A new study by researchers at Butler University and Duke University reveals that while the U.S. prison population is declining, the percentage of Americans who will be imprisoned at some point in their lives remains high. The research is also the first to measure lifetime imprisonment risk among American Indians and Alaska Natives, who face greater risk than any other racial group.
According to the study conducted by Alexander Roehrkasse, assistant professor of sociology and criminology at Butler University, and Christopher Wildeman, professor of sociology at Duke University, the lifetime risk of imprisonment for Black American men is dramatically changing. After rising from about one-in-five in the 1980s to nearly one-in-two in the early 2000s, it fell to roughly one-in-six in 2016, the most recent year for which data are available.
“For years, scientists, policymakers, and journalists have been citing old data when discussing the percentage of Americans who can expect to be imprisoned in the course of their lives,” Roehrkasse said. “Our research provides a much-needed update to our knowledge about racial inequality and criminal justice in the United States. Black-white gaps in imprisonment risk are decreasing, but because they’re falling from such extremes, they remain quite wide.”

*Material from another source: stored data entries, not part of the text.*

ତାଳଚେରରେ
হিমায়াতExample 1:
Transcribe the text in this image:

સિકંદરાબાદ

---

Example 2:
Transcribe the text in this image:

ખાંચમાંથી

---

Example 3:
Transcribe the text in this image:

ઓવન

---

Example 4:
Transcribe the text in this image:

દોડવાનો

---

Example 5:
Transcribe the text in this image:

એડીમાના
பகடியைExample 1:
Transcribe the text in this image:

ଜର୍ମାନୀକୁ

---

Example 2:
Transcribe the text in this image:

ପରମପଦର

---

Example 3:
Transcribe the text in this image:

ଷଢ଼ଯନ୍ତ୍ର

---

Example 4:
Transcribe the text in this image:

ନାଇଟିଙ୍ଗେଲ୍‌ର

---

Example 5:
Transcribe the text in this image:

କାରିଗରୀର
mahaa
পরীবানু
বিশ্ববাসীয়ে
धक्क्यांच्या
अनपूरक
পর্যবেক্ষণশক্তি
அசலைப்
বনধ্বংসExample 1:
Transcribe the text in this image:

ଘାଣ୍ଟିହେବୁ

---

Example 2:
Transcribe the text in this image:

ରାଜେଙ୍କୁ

The study shows that if recent rates of prison admission continue, one-in-eleven men and one-in-forty-nine women in the United States can now expect to be imprisoned in their lives. While risk among white men has declined in recent years, risk among white women remains at an all-time high.

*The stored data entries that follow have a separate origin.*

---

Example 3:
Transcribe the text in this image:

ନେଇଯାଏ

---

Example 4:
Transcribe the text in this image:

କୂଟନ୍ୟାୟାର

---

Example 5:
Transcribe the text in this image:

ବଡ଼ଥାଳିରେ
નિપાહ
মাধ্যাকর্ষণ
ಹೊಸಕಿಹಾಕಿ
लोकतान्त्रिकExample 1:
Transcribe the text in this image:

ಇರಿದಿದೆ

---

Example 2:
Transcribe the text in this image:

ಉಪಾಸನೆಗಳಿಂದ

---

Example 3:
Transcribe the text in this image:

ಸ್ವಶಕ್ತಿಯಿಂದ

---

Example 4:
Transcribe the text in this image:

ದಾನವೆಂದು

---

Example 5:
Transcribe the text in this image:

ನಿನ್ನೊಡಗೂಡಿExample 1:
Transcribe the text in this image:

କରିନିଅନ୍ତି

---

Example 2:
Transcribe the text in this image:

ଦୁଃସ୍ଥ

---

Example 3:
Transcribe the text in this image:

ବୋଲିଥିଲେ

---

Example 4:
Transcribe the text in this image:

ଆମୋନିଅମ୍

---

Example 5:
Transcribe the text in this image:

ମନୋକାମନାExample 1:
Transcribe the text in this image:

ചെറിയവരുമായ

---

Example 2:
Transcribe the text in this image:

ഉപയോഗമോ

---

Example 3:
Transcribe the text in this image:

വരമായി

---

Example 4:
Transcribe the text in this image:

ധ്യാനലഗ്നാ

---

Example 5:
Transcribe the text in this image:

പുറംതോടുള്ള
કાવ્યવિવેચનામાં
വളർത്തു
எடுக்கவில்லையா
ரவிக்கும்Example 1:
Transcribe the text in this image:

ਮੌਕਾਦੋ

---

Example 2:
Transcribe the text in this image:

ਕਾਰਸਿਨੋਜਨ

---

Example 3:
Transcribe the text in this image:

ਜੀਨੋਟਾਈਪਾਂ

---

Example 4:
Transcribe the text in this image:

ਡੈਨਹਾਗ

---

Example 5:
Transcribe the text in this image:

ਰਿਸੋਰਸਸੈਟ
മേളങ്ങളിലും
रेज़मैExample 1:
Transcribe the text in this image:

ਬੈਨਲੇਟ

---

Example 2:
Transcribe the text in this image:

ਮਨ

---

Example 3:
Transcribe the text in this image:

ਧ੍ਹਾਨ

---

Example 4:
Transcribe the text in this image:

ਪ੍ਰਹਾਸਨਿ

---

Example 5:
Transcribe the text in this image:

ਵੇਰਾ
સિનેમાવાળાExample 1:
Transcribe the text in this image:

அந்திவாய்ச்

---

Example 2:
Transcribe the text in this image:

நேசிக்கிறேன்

Roehrkasse and Wildeman also revealed previously undocumented levels of imprisonment among American Indians and Alaska Natives. The researchers found that nearly half of all men identifying as American Indian or Alaska Native can expect to go to prison at some point in their lives, as can more than 14 percent of American Indian and Alaska Native women.

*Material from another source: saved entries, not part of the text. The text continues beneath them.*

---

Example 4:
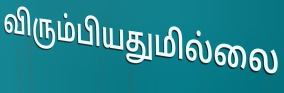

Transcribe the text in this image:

விரும்பியதுமில்லை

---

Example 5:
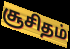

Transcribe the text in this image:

சூசிதம்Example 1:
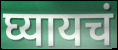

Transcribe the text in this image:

घ्यायचं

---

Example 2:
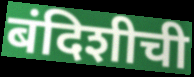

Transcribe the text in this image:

बंदिशीची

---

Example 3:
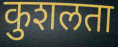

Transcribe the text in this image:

कुशलता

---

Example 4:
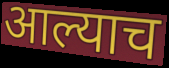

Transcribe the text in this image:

आल्याच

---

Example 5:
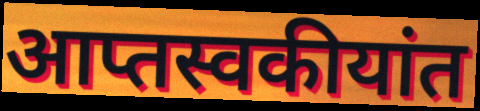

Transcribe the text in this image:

आप्तस्वकीयांतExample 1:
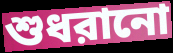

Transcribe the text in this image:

শুধরানো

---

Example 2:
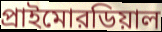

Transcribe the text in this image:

প্রাইমোরডিয়াল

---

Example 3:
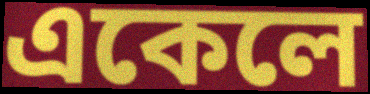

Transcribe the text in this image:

একেলে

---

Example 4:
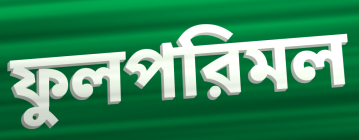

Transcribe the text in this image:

ফুলপরিমল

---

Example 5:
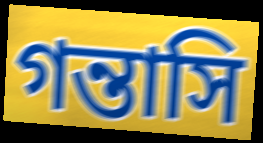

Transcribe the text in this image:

গন্তাসিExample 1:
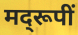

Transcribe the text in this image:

मद्‌रूपीं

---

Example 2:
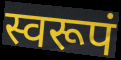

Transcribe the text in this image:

स्वरूपं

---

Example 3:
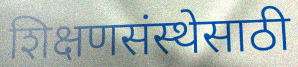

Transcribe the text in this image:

शिक्षणसंस्थेसाठी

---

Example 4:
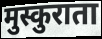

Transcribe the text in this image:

मुस्कुराता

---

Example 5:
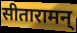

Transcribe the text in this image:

सीतारामन्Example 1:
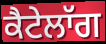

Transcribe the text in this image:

ਕੈਟੇਲਾੱਗ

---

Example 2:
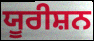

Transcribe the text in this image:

ਯੂਰੀਸ਼ਨ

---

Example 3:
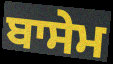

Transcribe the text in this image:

ਬਾਸੇਮ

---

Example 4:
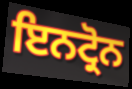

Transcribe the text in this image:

ਇਨਟ੍ਰੋਨ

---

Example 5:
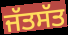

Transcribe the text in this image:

ਜੱਤਸੱਤ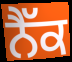
ਨੈੱਕ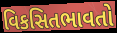
વિકસિતભાવતોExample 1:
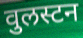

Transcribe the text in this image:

वुलस्टन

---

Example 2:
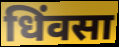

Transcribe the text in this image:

धिंवसा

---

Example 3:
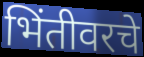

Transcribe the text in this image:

भिंतीवरचे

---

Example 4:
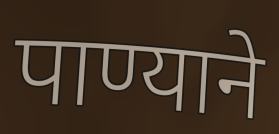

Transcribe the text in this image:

पाण्याने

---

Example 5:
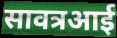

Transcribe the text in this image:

सावत्रआईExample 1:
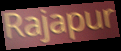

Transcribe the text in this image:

Rajapur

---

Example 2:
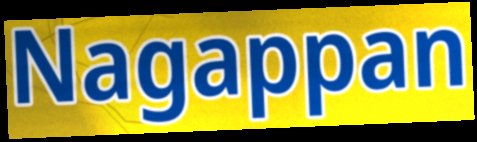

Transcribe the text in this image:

Nagappan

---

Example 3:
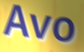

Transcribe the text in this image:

Avo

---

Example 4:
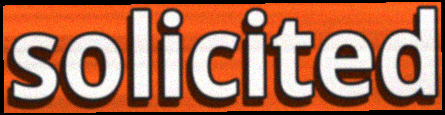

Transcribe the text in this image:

solicited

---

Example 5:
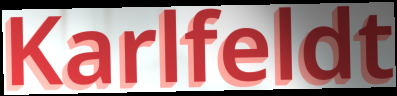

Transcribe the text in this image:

Karlfeldt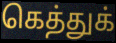
கெத்துக்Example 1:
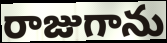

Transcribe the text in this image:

రాజుగాను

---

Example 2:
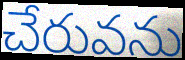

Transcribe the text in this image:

చేరువను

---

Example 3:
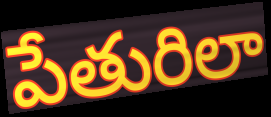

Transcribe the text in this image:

పేతురిలా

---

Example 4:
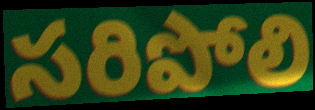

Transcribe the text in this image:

సరిపోలి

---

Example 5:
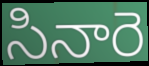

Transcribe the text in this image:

సినారెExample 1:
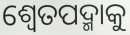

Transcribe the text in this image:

ଶ୍ୱେତପଦ୍ମାକୁ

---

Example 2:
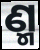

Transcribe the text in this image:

ଣ୍ମ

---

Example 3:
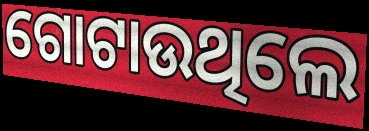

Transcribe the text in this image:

ଗୋଟାଉଥିଲେ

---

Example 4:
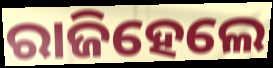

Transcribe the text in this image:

ରାଜିହେଲେ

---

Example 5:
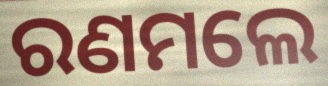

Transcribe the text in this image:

ରଣମଲେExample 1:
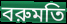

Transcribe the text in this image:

বরুমতি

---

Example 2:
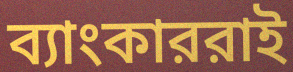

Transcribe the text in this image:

ব্যাংকাররাই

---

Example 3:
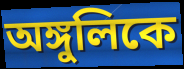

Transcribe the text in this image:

অঙ্গুলিকে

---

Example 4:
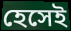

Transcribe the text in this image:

হেসেই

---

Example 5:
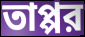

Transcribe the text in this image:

তাপ্পর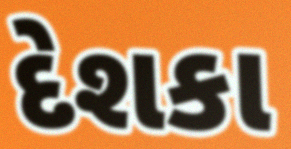
દેશકા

“The bottom line is that we are still living in an era of mass incarceration,” Roehrkasse said. “But our finding of extreme levels of imprisonment among American Indians and
Alaska Natives suggests that in conversations about jails and prisons today, we need to consider the institutional legacy of settler colonialism alongside the legacy of slavery and Jim Crow.”
The research, published this month in Science Advances, was conducted over three years and based on restricted-access data from the Bureau of Justice Statistics.